====== INPUT DATA

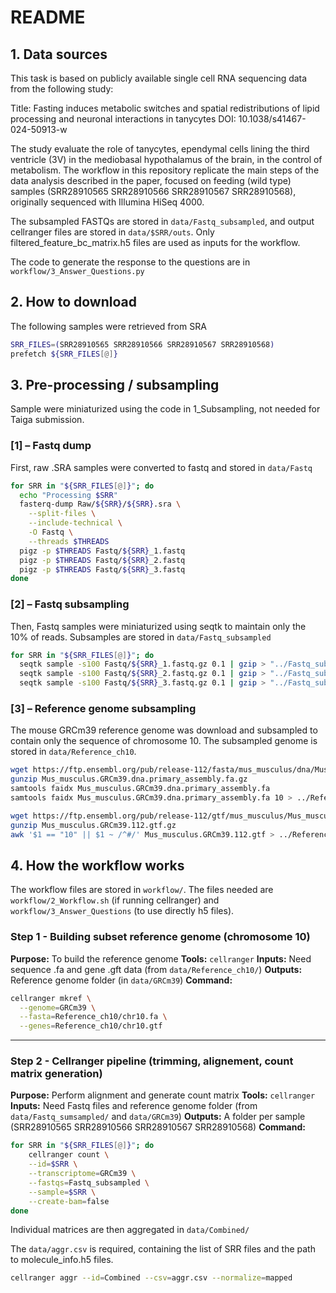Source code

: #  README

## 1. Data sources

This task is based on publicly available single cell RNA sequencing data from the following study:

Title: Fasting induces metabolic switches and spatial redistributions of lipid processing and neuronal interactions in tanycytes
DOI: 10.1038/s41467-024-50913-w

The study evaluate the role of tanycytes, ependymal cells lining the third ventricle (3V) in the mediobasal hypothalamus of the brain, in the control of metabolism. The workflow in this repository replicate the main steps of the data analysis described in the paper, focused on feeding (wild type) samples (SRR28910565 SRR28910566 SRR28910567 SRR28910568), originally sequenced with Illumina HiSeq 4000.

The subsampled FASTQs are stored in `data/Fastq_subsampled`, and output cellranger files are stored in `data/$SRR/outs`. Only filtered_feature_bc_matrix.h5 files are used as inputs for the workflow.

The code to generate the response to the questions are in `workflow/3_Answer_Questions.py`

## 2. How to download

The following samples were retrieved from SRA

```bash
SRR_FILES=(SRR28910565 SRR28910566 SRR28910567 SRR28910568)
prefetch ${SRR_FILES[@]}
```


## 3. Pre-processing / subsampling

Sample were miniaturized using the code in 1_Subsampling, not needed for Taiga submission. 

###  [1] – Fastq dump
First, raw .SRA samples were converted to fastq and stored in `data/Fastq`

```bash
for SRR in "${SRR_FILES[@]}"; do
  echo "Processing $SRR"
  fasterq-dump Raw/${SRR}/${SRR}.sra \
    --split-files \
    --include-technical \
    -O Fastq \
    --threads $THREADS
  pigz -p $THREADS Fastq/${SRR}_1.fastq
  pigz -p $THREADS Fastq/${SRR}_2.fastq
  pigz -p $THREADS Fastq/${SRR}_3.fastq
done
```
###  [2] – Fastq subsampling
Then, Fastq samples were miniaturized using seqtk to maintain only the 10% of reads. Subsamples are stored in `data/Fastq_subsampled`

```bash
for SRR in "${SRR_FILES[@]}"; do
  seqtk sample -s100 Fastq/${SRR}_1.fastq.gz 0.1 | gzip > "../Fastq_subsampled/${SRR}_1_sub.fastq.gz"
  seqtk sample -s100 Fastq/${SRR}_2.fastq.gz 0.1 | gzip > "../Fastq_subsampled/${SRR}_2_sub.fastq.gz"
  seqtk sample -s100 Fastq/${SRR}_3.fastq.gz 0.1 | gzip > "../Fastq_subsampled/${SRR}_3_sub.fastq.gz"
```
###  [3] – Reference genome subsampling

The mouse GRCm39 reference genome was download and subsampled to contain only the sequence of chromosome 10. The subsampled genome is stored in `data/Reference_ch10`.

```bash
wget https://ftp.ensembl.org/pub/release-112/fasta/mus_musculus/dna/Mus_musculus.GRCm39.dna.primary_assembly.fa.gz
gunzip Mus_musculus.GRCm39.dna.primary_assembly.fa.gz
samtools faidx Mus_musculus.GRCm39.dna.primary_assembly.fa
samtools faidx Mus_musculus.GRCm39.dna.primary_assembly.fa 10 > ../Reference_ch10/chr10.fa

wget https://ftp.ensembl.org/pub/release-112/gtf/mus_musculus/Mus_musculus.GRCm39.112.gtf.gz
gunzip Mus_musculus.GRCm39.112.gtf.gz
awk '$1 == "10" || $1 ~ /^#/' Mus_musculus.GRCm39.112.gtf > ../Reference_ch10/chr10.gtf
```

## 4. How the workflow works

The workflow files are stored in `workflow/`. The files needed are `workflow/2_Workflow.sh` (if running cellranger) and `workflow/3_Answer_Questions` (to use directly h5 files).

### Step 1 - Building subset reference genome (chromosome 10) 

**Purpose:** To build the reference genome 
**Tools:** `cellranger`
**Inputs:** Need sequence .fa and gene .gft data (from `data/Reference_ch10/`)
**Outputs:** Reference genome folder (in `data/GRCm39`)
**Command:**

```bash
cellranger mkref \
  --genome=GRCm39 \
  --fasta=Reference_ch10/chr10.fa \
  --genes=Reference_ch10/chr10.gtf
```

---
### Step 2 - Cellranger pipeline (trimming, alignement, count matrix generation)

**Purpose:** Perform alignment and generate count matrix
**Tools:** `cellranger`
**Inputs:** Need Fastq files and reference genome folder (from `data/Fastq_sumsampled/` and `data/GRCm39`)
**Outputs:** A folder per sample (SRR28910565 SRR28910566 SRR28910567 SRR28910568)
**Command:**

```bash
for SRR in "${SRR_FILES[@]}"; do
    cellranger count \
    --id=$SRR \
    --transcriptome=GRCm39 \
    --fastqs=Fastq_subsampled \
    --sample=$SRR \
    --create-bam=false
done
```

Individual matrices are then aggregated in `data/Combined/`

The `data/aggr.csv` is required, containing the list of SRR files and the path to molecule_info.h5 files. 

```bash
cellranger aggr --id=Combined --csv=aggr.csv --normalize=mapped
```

============
====== INPUT DATA

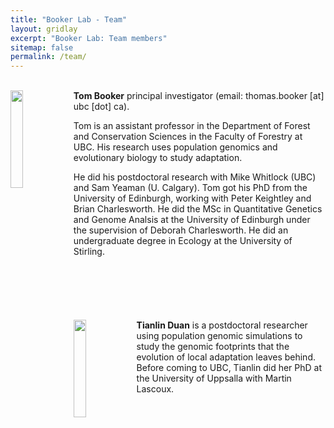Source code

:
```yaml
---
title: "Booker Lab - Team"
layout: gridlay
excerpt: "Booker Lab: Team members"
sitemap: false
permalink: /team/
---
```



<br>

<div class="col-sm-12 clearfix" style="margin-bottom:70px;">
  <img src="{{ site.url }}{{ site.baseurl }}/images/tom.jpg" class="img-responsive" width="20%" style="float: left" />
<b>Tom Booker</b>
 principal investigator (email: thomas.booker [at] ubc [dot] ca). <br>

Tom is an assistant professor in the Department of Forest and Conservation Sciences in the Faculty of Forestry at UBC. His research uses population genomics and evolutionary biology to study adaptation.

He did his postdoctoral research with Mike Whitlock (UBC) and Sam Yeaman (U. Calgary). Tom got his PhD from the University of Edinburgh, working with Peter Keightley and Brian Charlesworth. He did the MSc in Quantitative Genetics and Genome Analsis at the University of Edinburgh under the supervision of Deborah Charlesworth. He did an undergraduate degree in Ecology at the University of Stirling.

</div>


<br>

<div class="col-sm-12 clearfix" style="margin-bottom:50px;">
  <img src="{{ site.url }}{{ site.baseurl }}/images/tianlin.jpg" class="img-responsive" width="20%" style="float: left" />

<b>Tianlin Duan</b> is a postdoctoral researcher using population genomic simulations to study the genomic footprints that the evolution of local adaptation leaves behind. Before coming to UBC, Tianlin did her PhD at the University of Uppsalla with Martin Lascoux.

============

» **TASK TO CARRY OUT**
Find all lines in the records that hold the word "Outputs". Copy them.

» **SOLUTION TO THE EXERCISE**
**Outputs:** Reference genome folder (in `data/GRCm39`)
**Outputs:** A folder per sample (SRR28910565 SRR28910566 SRR28910567 SRR28910568)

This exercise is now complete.